[Records to process]
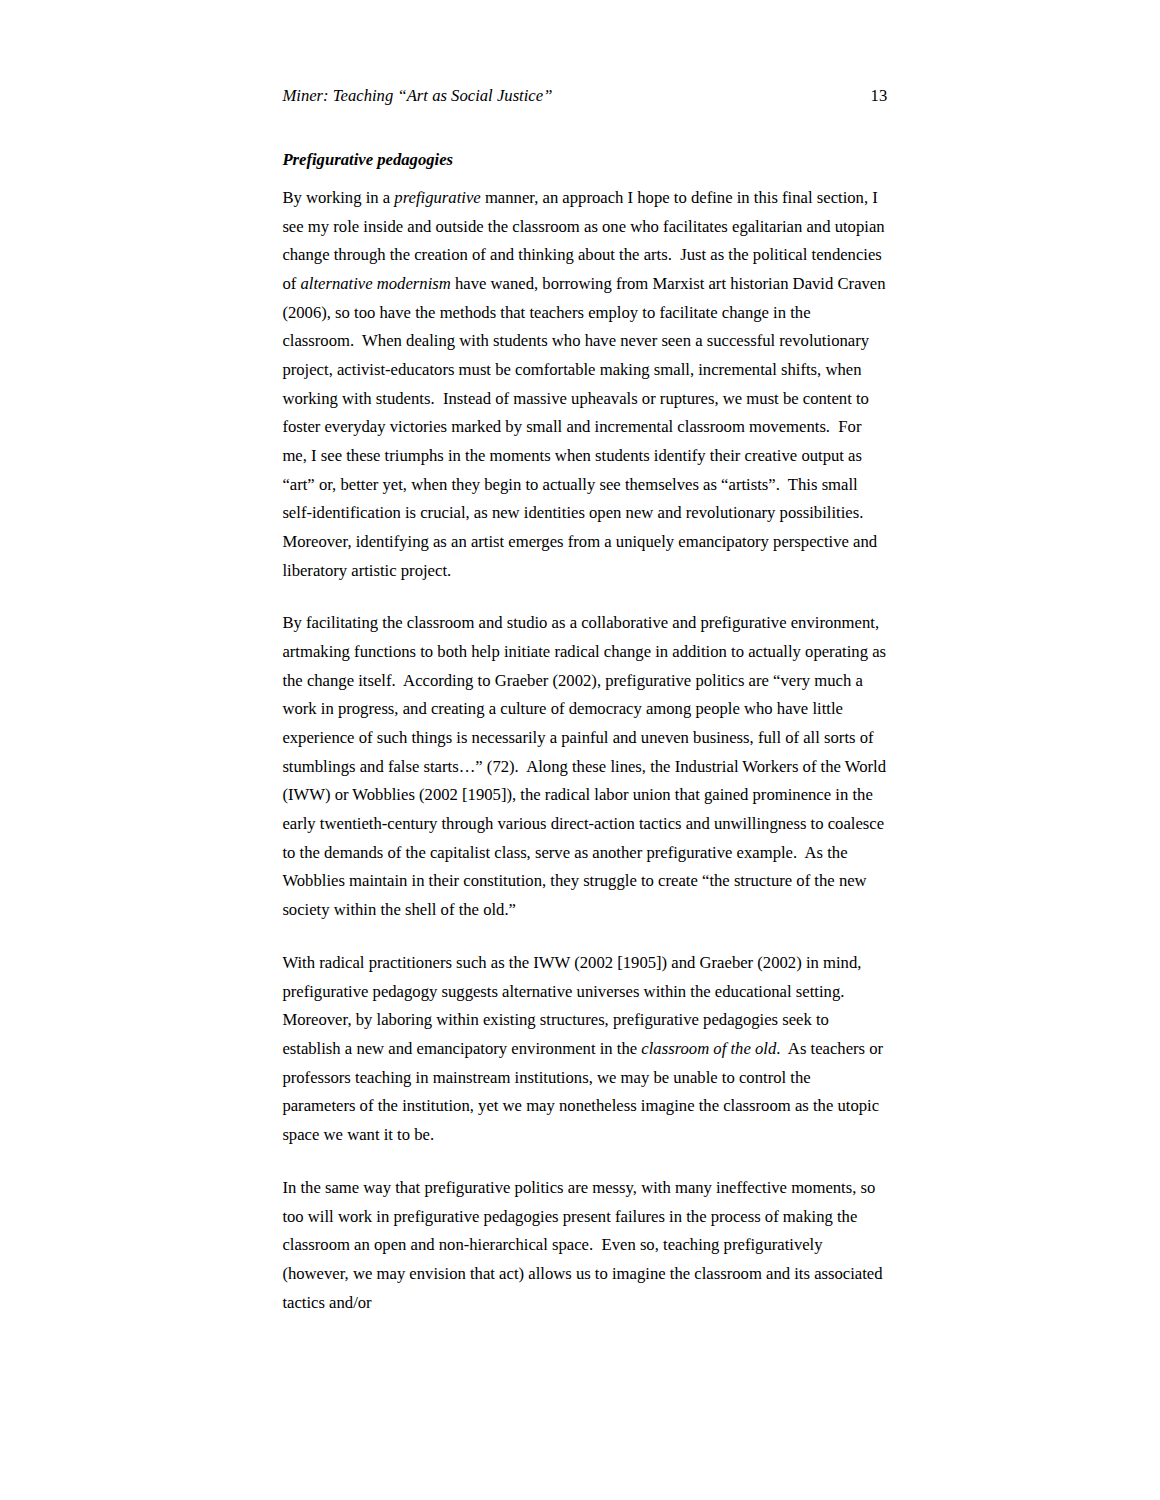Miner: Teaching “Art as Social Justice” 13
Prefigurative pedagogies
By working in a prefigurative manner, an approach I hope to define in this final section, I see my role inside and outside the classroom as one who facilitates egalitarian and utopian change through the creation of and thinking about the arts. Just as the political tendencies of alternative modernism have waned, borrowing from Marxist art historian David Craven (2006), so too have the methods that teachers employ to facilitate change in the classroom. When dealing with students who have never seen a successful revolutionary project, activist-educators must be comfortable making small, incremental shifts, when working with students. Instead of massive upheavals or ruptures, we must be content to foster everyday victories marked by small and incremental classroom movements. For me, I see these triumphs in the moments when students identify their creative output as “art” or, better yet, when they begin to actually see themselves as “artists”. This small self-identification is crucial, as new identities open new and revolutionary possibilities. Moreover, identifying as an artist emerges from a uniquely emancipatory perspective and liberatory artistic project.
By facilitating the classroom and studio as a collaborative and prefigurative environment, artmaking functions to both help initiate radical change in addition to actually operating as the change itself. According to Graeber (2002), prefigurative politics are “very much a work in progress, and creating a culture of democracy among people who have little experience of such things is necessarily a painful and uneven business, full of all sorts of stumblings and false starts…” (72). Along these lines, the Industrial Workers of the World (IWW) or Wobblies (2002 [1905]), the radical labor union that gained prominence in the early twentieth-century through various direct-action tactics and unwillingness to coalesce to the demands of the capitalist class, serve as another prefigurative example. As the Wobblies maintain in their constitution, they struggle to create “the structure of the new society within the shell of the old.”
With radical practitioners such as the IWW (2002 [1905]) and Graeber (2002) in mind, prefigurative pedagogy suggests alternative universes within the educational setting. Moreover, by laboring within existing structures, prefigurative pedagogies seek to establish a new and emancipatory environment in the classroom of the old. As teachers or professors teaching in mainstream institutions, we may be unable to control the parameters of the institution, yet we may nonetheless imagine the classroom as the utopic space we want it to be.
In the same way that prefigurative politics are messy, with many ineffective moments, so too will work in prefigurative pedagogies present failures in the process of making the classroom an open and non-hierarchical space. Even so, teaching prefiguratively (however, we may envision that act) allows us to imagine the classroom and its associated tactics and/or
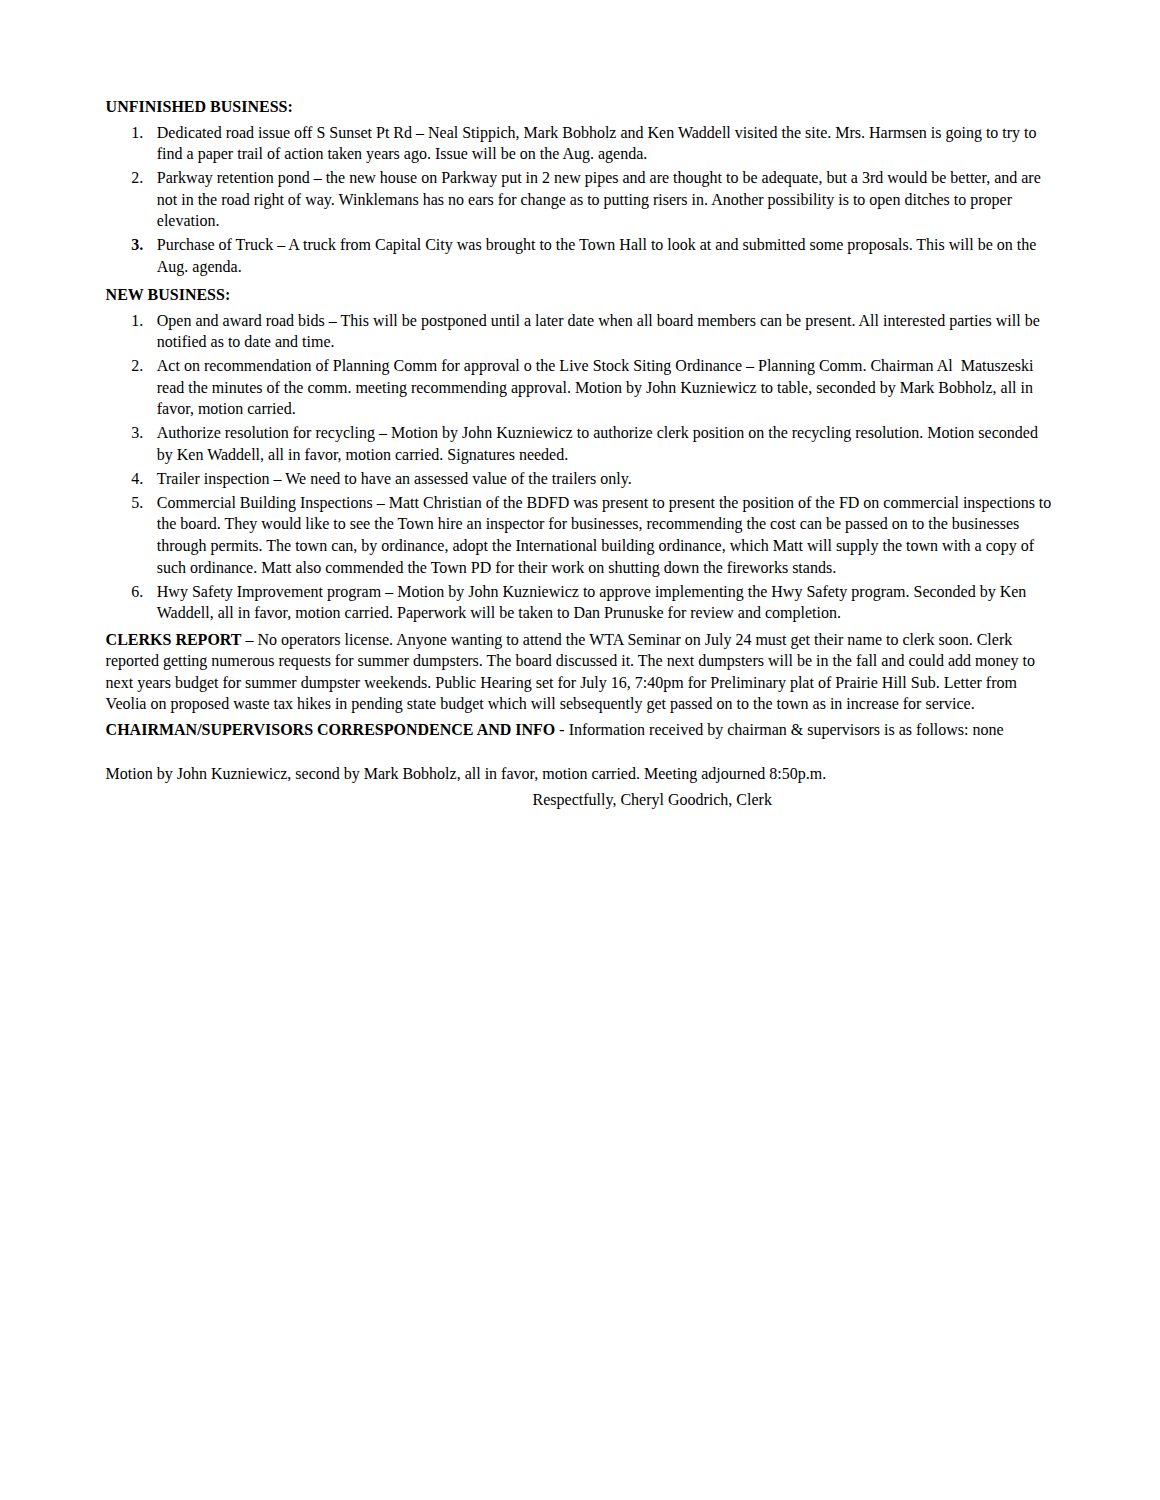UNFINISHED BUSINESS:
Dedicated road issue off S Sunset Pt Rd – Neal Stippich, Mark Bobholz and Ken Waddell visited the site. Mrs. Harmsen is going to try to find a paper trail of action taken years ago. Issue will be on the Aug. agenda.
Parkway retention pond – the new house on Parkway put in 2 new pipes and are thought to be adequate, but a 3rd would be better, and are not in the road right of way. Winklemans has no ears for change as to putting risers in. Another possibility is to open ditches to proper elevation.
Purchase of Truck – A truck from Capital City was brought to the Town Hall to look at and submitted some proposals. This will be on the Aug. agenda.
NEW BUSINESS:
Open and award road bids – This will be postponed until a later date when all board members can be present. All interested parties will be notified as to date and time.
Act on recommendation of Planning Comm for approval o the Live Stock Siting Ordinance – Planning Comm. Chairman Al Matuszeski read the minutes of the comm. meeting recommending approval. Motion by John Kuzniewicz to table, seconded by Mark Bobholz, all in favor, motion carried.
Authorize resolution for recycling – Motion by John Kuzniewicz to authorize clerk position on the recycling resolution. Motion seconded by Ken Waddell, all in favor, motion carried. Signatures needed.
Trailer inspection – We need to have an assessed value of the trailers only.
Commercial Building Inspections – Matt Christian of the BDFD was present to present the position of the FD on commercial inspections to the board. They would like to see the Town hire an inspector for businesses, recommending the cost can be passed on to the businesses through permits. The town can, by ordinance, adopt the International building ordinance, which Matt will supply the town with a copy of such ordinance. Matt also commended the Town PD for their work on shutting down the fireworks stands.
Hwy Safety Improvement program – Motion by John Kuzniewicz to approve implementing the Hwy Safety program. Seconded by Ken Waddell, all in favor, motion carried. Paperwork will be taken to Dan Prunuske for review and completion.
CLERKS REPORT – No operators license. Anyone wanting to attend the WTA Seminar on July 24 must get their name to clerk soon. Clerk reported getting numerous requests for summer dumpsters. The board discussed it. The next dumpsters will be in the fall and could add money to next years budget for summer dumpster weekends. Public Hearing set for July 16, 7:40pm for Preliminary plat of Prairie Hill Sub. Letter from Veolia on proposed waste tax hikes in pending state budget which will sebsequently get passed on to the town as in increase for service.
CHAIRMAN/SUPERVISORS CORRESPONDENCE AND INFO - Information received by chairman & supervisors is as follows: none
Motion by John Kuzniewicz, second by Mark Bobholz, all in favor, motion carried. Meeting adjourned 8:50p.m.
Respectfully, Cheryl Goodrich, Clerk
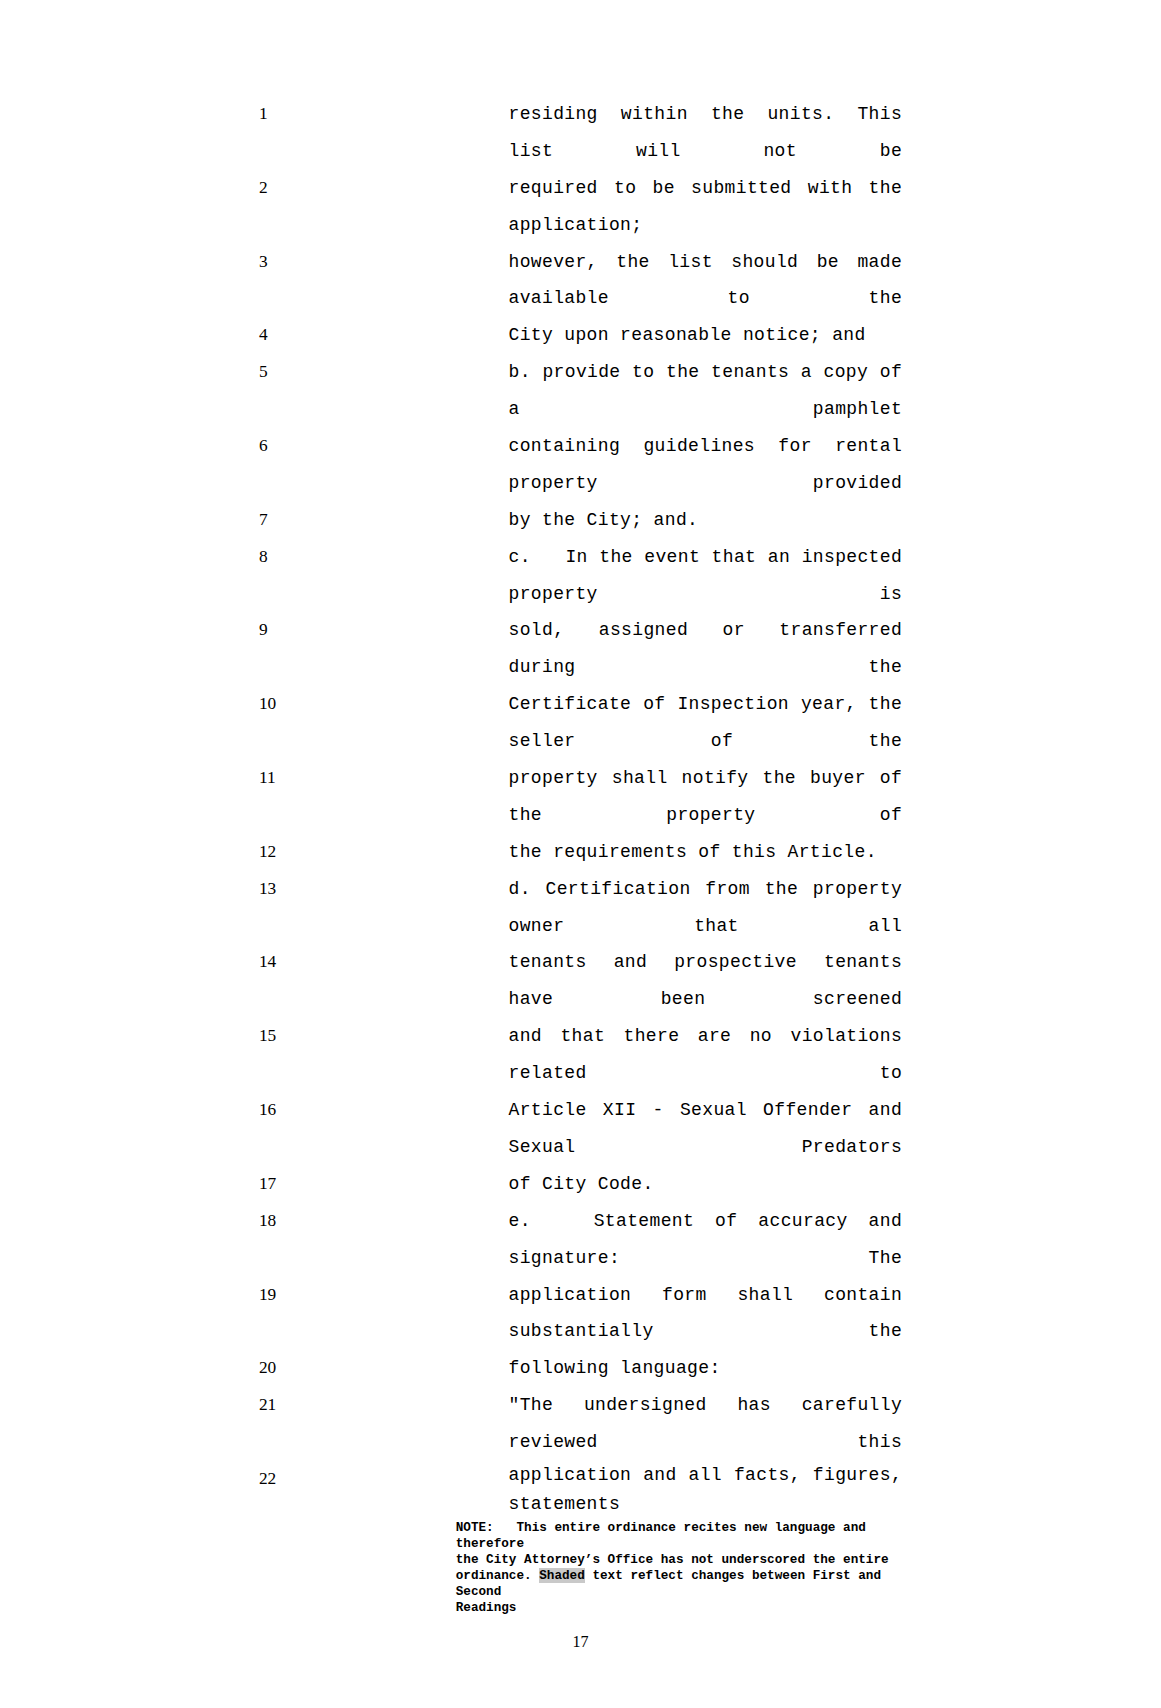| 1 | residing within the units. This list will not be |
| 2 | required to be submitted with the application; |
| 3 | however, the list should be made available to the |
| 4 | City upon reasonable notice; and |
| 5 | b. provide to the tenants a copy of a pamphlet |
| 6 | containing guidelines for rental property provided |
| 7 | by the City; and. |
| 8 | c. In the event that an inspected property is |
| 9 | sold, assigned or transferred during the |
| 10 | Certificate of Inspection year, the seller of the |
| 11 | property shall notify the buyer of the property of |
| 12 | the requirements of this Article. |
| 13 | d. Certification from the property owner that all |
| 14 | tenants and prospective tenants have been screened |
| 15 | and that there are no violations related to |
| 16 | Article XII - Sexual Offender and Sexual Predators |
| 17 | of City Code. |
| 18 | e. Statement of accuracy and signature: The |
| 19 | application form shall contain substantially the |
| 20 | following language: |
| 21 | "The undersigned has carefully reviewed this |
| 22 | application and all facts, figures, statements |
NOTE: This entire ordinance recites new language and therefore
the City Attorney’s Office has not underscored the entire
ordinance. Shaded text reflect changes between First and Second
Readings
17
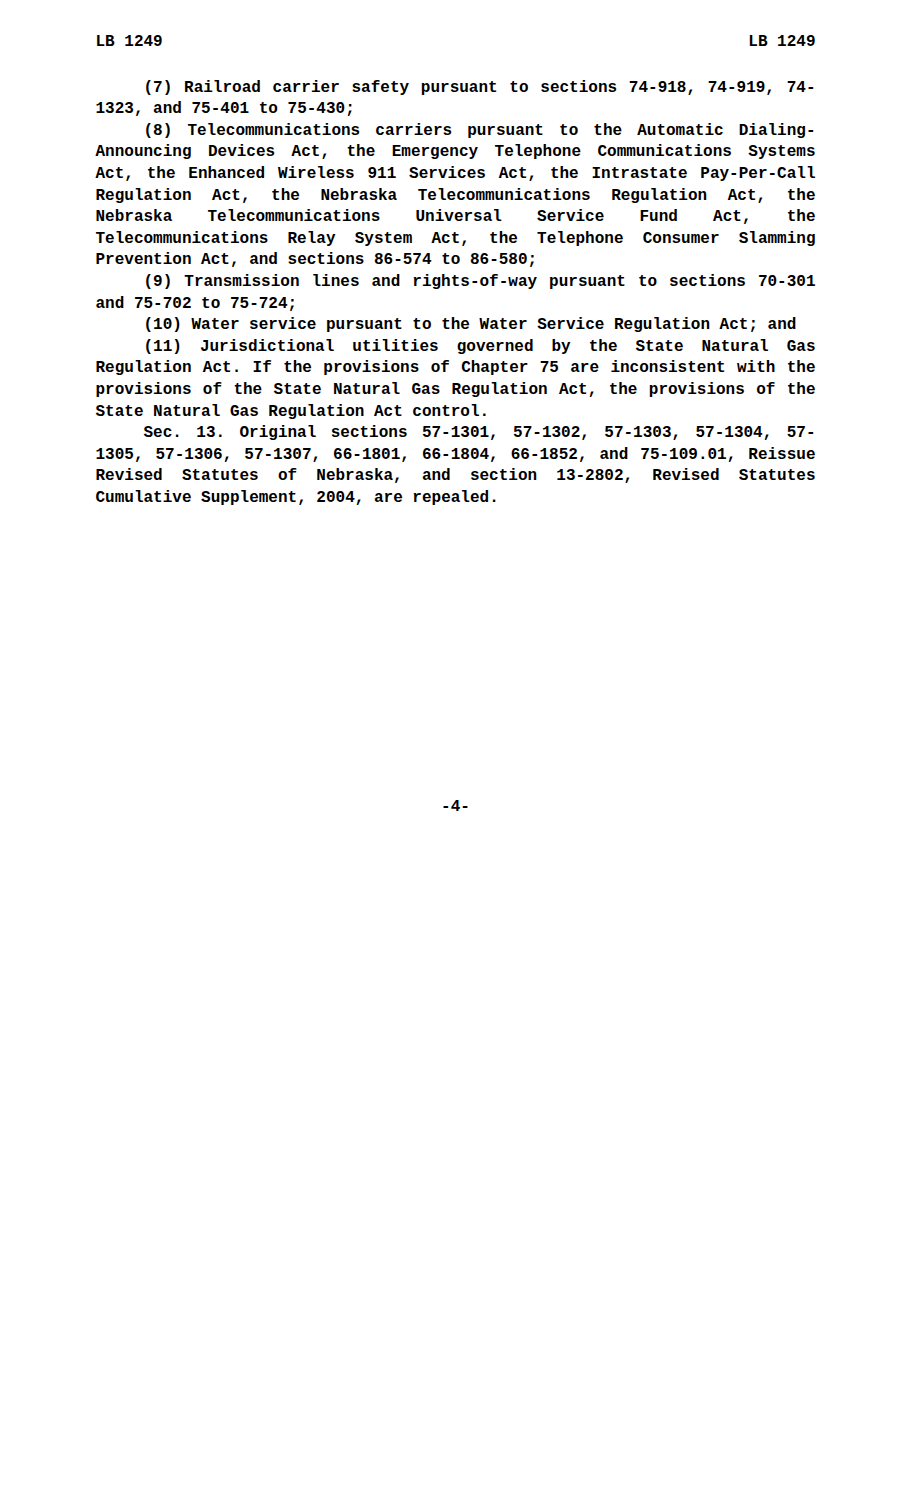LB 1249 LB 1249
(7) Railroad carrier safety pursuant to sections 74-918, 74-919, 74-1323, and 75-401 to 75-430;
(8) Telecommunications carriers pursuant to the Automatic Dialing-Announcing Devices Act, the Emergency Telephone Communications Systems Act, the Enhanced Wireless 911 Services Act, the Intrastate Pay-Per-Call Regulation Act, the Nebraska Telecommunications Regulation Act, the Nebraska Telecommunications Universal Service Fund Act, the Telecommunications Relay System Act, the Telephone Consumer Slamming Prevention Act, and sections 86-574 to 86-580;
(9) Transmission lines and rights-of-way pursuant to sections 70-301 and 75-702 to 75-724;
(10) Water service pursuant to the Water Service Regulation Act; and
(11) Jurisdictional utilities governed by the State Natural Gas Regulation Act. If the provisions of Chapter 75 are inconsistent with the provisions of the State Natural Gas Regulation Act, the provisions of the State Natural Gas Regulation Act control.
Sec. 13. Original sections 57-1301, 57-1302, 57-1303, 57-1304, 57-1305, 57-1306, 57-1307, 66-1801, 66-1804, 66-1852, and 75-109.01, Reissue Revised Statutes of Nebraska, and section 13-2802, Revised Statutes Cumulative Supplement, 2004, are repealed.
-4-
[/Records to process]
### Problem details
Look through the records and gather each line with the word "tenants".

### Response
| 5 | b. provide to the tenants a copy of a pamphlet |
| 14 | tenants and prospective tenants have been screened |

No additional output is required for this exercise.